Following the promulgation of the Coal Mines (Special Provisions) Ordinance, 2014, on October 21, the Ministry of Coal has sought details of land and mine infrastructure from the allottees of the 204 coal blocks whose allocations were quashed by the Supreme Court. The information will be used by the government for deciding the quantum of compensation to be paid to the prior allottees for investments made by them towards land and mine infrastructure.

The Coal Mines (Special Provisions) Ordinance, 2014, has a provision for valuation of compensation for payment to prior allottees. Under the provision, the quantum of compensation for the land in relation to Schedule I coal mines will be as per the registered sale deeds lodged with the nominated authority, together with 12 per cent simple interest from the date of such purchase or acquisition, till the date of the execution of the vesting order or the allotment order.

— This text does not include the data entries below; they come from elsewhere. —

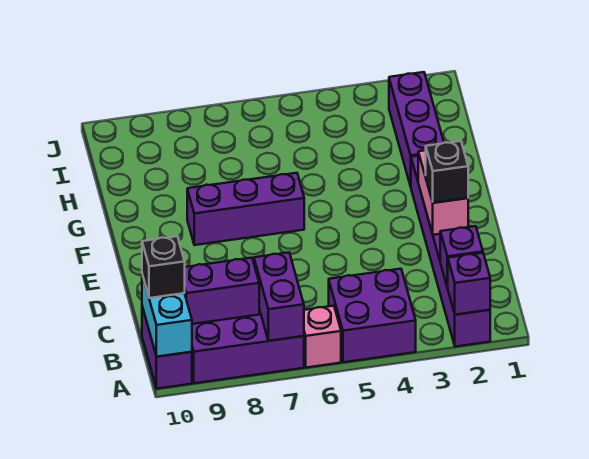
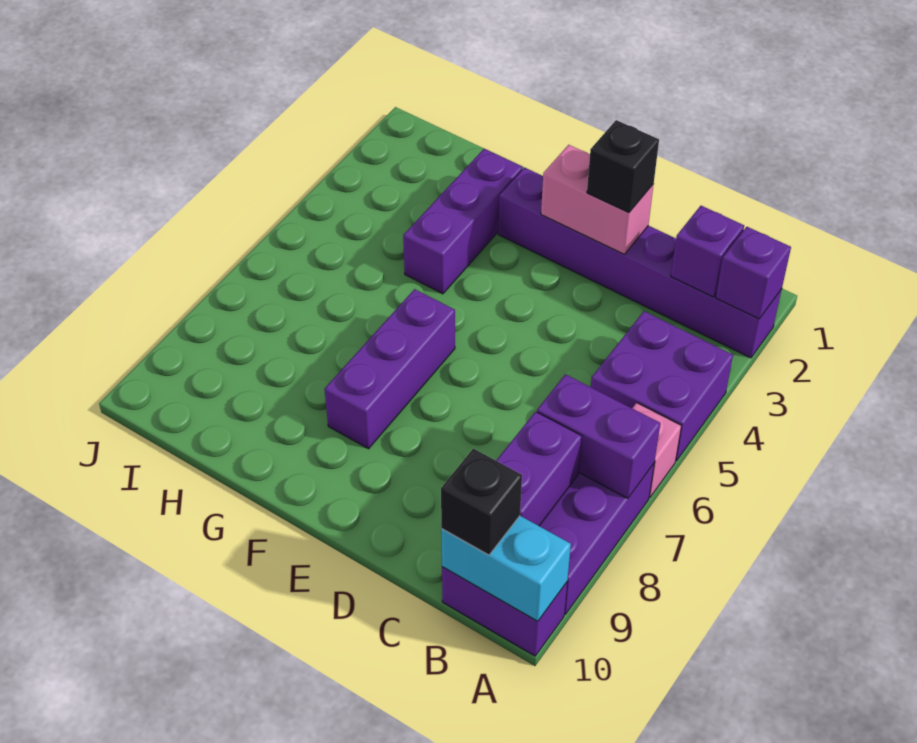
purple brick G2:I2 level 1 -> purple brick G2:G4 level 1

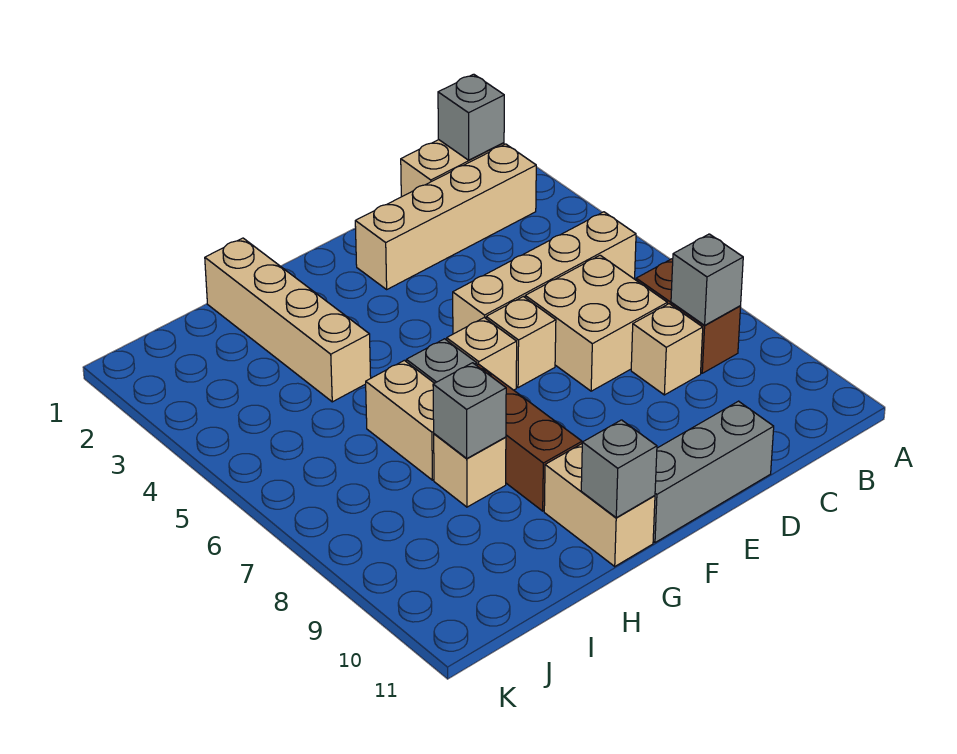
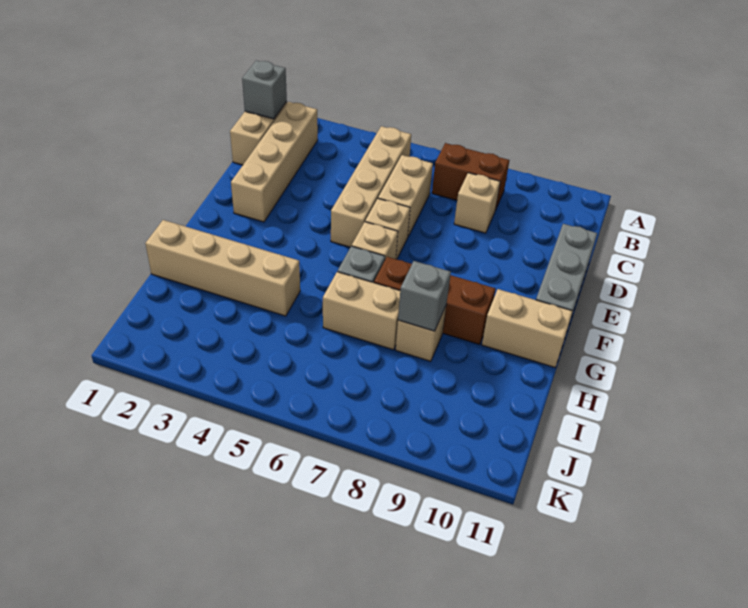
grey brick B8 level 2 -> none
tan brick C6:D7 level 1 -> tan brick C6:D6 level 1
grey brick G11 level 2 -> none

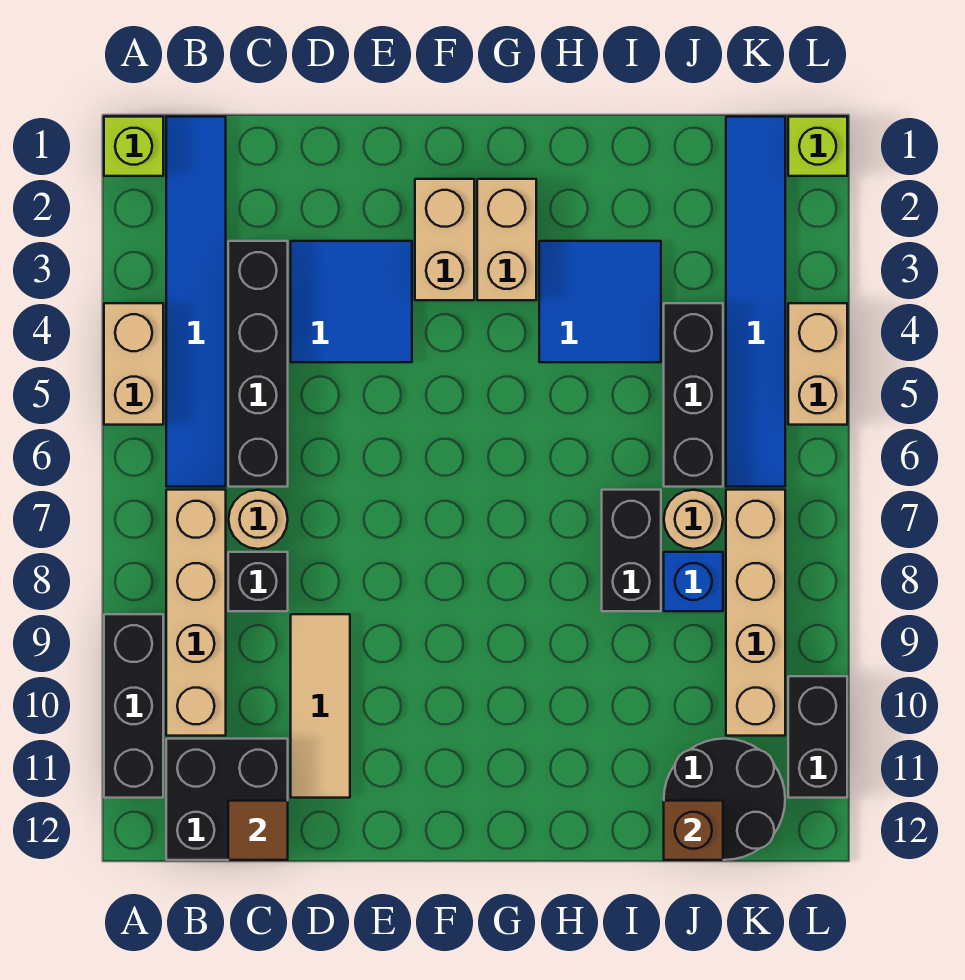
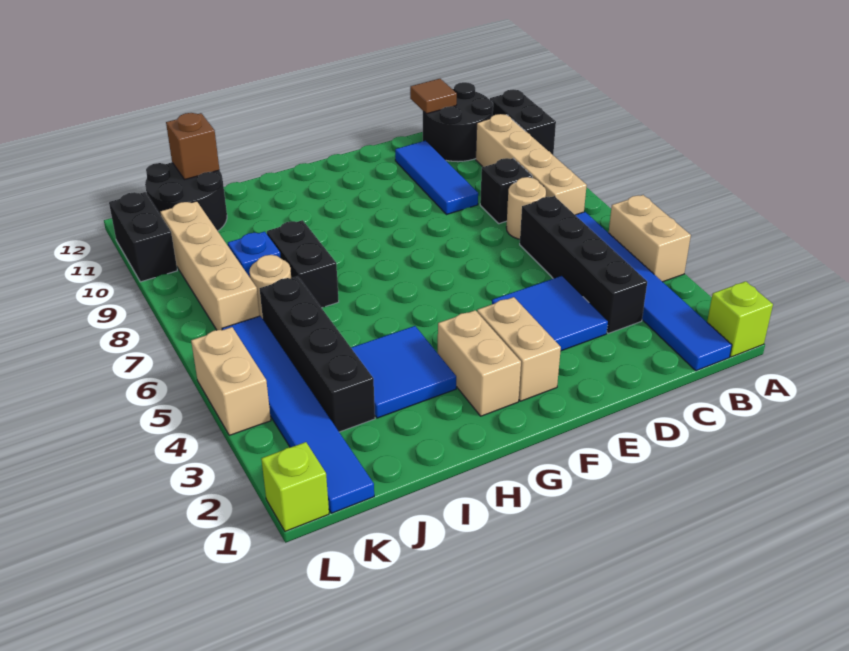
black brick A9:A11 level 1 -> black brick A10:A11 level 1
black brick B11:C12 level 1 -> black round brick B11:C12 level 1
tan tile D9:D11 level 1 -> blue tile D9:D11 level 1
black brick J4:J6 level 1 -> black brick J3:J6 level 1

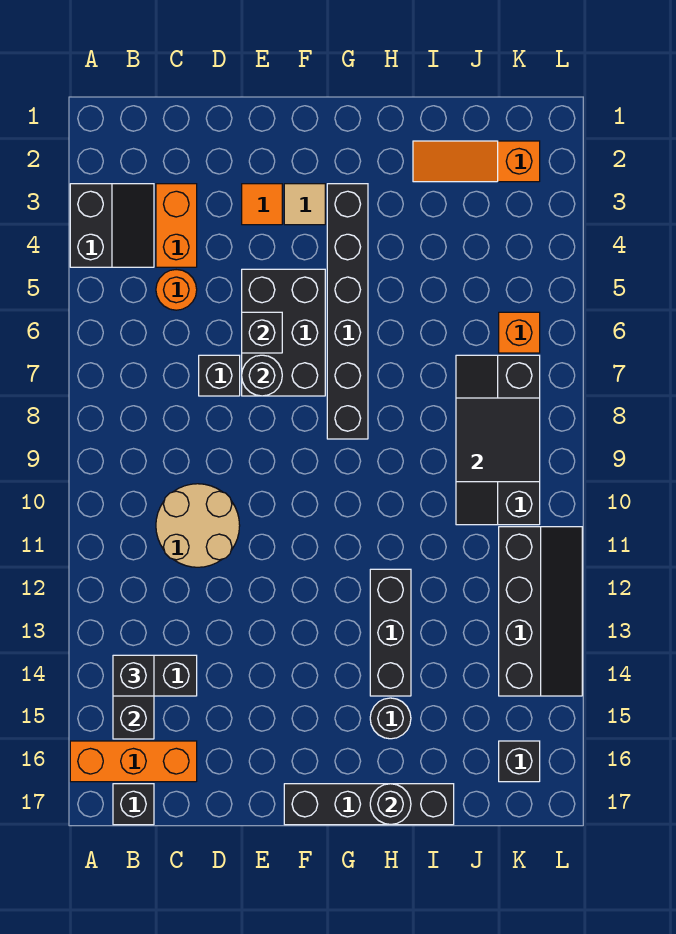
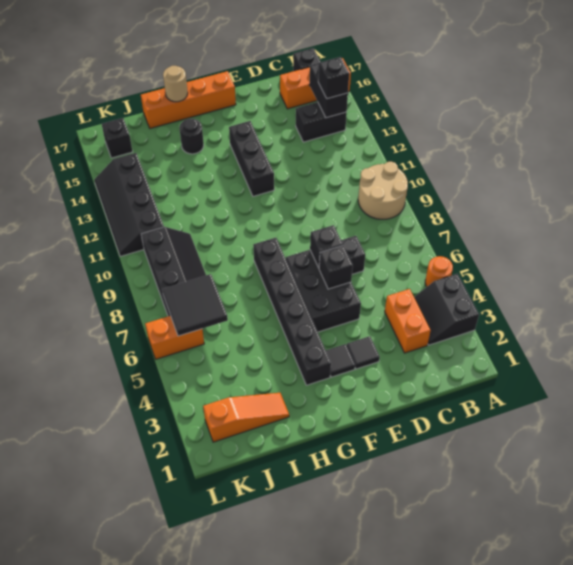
orange round brick C5 level 1 -> orange round brick A5 level 1
tan round brick C10:D11 level 1 -> tan round brick A9:B10 level 1
orange tile E3 level 1 -> black tile E3 level 1
black round brick E7 level 2 -> black brick E7 level 2
tan tile F3 level 1 -> black tile F3 level 1
black brick F17:I17 level 1 -> orange brick F17:I17 level 1
black brick H12:H14 level 1 -> black brick F12:F14 level 1
black round brick H17 level 2 -> tan round brick H17 level 2
black tile J8:K9 level 2 -> black tile J6:K7 level 2
orange brick K6 level 1 -> orange brick K6:L6 level 1

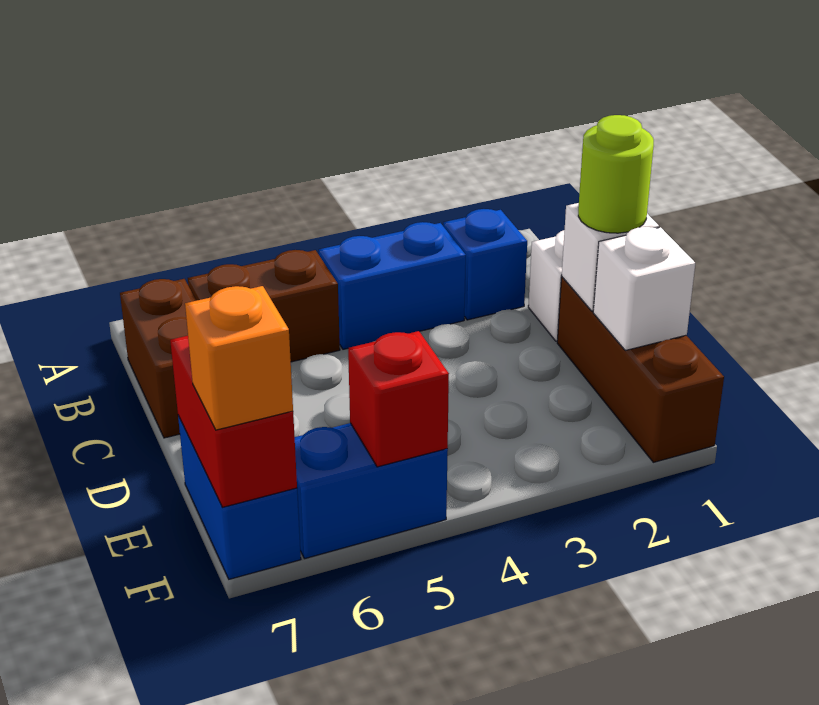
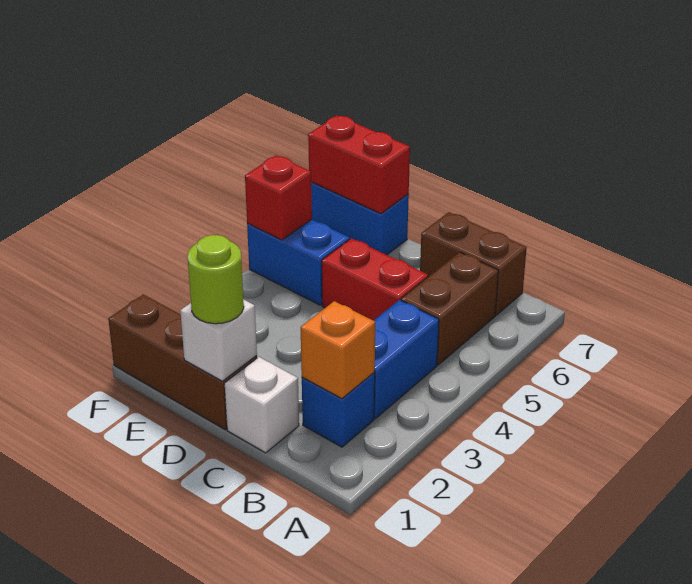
none -> red brick C5:D5 level 1
white brick E1 level 2 -> none
blue brick F5:F6 level 1 -> blue brick E5:F5 level 1
orange brick F7 level 3 -> orange brick B2 level 2

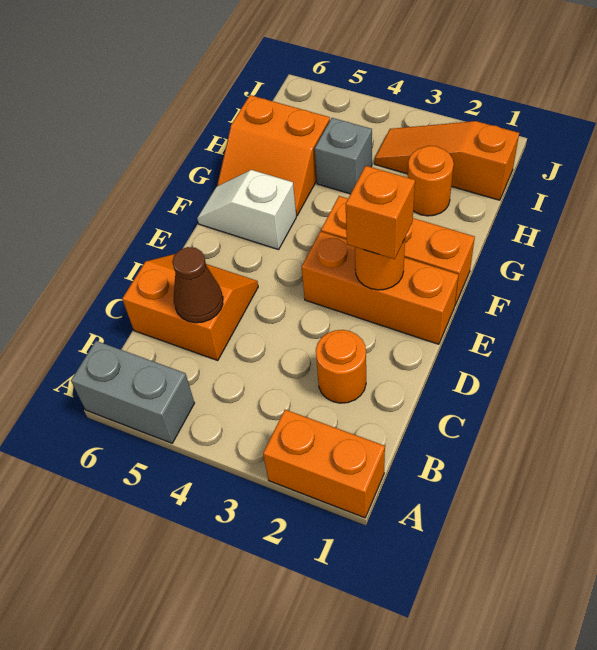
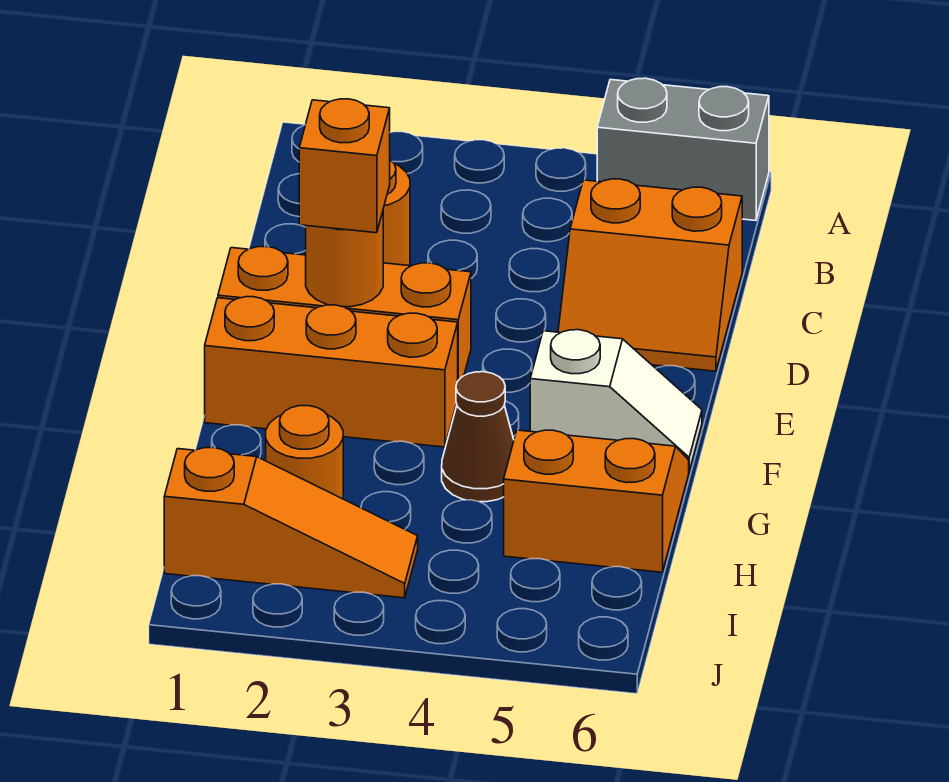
orange brick A1:A2 level 1 -> none
brown cone C5 level 2 -> brown cone G4 level 1
grey brick H4 level 1 -> none

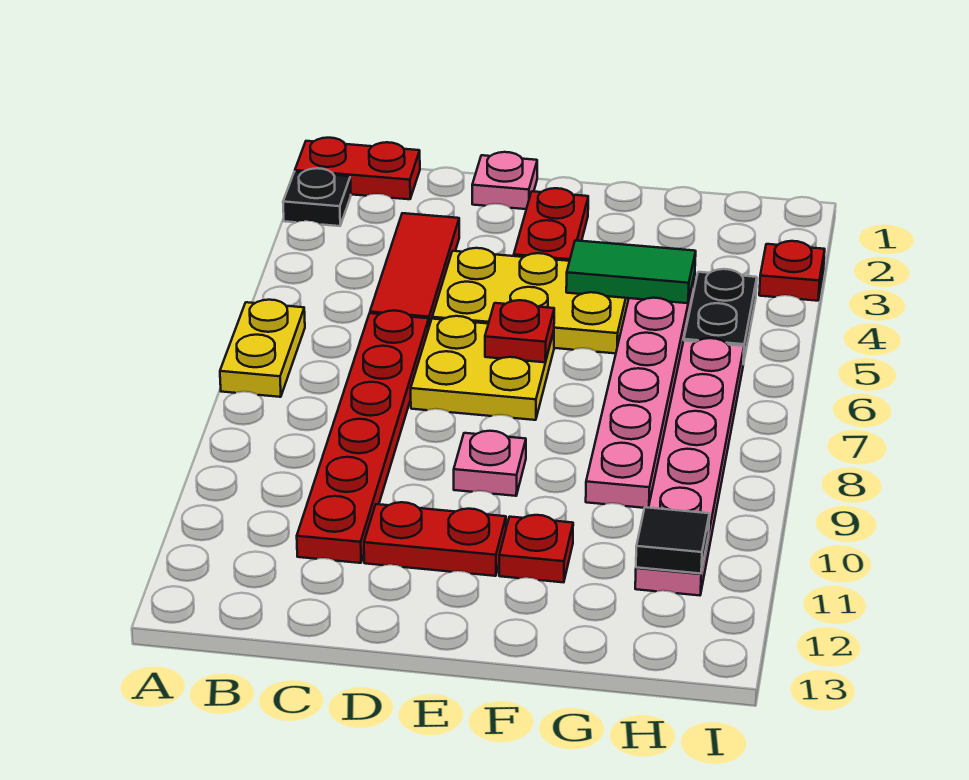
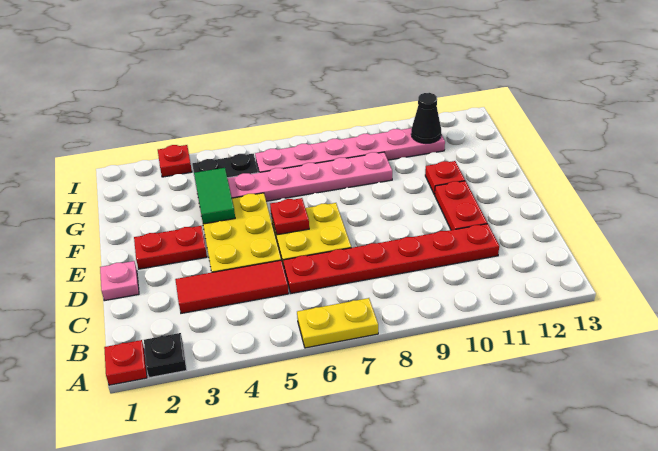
red plate A1:B1 level 1 -> red plate A1 level 1
pink plate E9 level 1 -> none
black tile H11 level 2 -> black cone H11 level 2

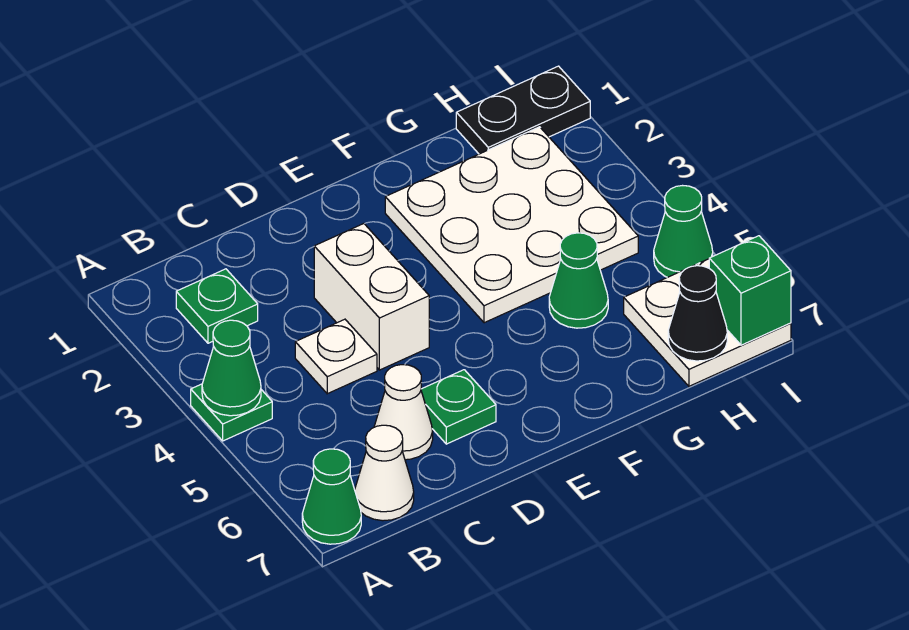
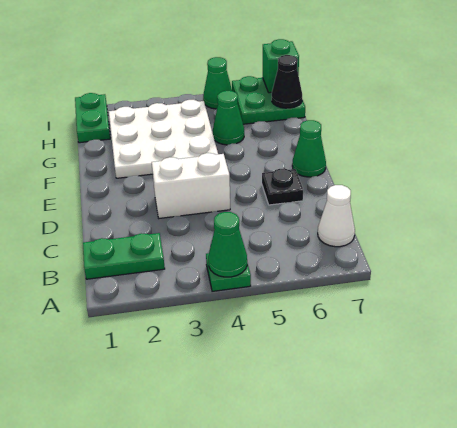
green cone A7 level 1 -> green cone E7 level 1
green plate B2 level 1 -> green plate B1:B2 level 1
white plate C4 level 1 -> none
white cone C6 level 1 -> none
green plate D6 level 1 -> black plate D6 level 1
black plate H1:I1 level 1 -> green plate H1:I1 level 1
white plate H6:I7 level 1 -> green plate H6:I7 level 1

The quantum of compensation for the mine infrastructure in relation to Schedule I coal mines will be determined as per the written down value reflected in the statutorily audited balance sheet of the previous financial year. In the event a prior allottee of any of the Schedule I coal mines becomes the successful bidder or allottee through participation in the auction process, then the compensation payable to such successful bidder or allottee will be set off or adjusted against the auction sum or the allotment sum payable by such successful bidder or allottee, as the case may be, for any of the Schedule I coal mines. The prior allottee will not be entitled to compensation till the additional levy has been paid. The Supreme Court has determined the additional levy at Rs. 295 for every metric tonne of coal extracted.

Schedule I coal mines in the Ordinance refer to the coal mines and coal blocks whose allocations had been cancelled by the Supreme Court judgment dated August 25, 2014, and its order dated September 24, 2014, passed in a writ petition (criminal) of 2012, and include those allotments which may have been de-allocated prior to and during the pendency of the writ petition. The Schedule I coal mines were allotted between 1993 and 2011 but cancelled pursuant to the Supreme Court judgment.

The 204 coal blocks whose allocation had been quashed by the Supreme Court include 37 coal blocks that are under production and five coal blocks likely to come under production. In case of these 42 coal blocks, the cancellation of allocation comes into effect from April 1, 2015.

In a letter dated October 24, 2014, the Ministry of Coal requested the prior allottees of the 204 coal blocks to provide details of land owned as on October 21, 2014, for coal mining operations including information with regard to location of the land, area, date of purchase and cost at the time of purchase. The letter also sought details of the mine infrastructure including its value as reflected in the statutorily audited balance sheet for 2013-14. The information needs to be provided by November 10, 2014, failing which the Ministry of Coal will presume that no investment had been made towards land and mine infrastructure by the prior allottee.

As per the ordinance, mine infrastructure includes tangible assets used for coal mining operations such as civil works, workshops, immovable coal winning equipment, foundations, embankments, pavements, electrical systems, communication systems, relief centres, site administrative offices, fixed installations, coal handling arrangements, crushing and conveying systems, railway sidings, pits, shafts, inclines, underground transport systems, hauling systems, (except movable equipment unless the same is embedded in land for permanent beneficial enjoyment thereof), land demarcated for afforestation and land for rehabilitation and re-settlement of persons affected by coal mining operations under the relevant law.

The Coal Mines (Special Provisions) Ordinance, 2014, provides for allocation of coal mines and vesting of the right, title and interest in and over the land and mine infrastructure together with mining leases to successful bidders and allottees with a view to ensure continuity in coal mining operations and production of coal, and for promoting optimum utilisation of coal resources consistent with the requirement of the country.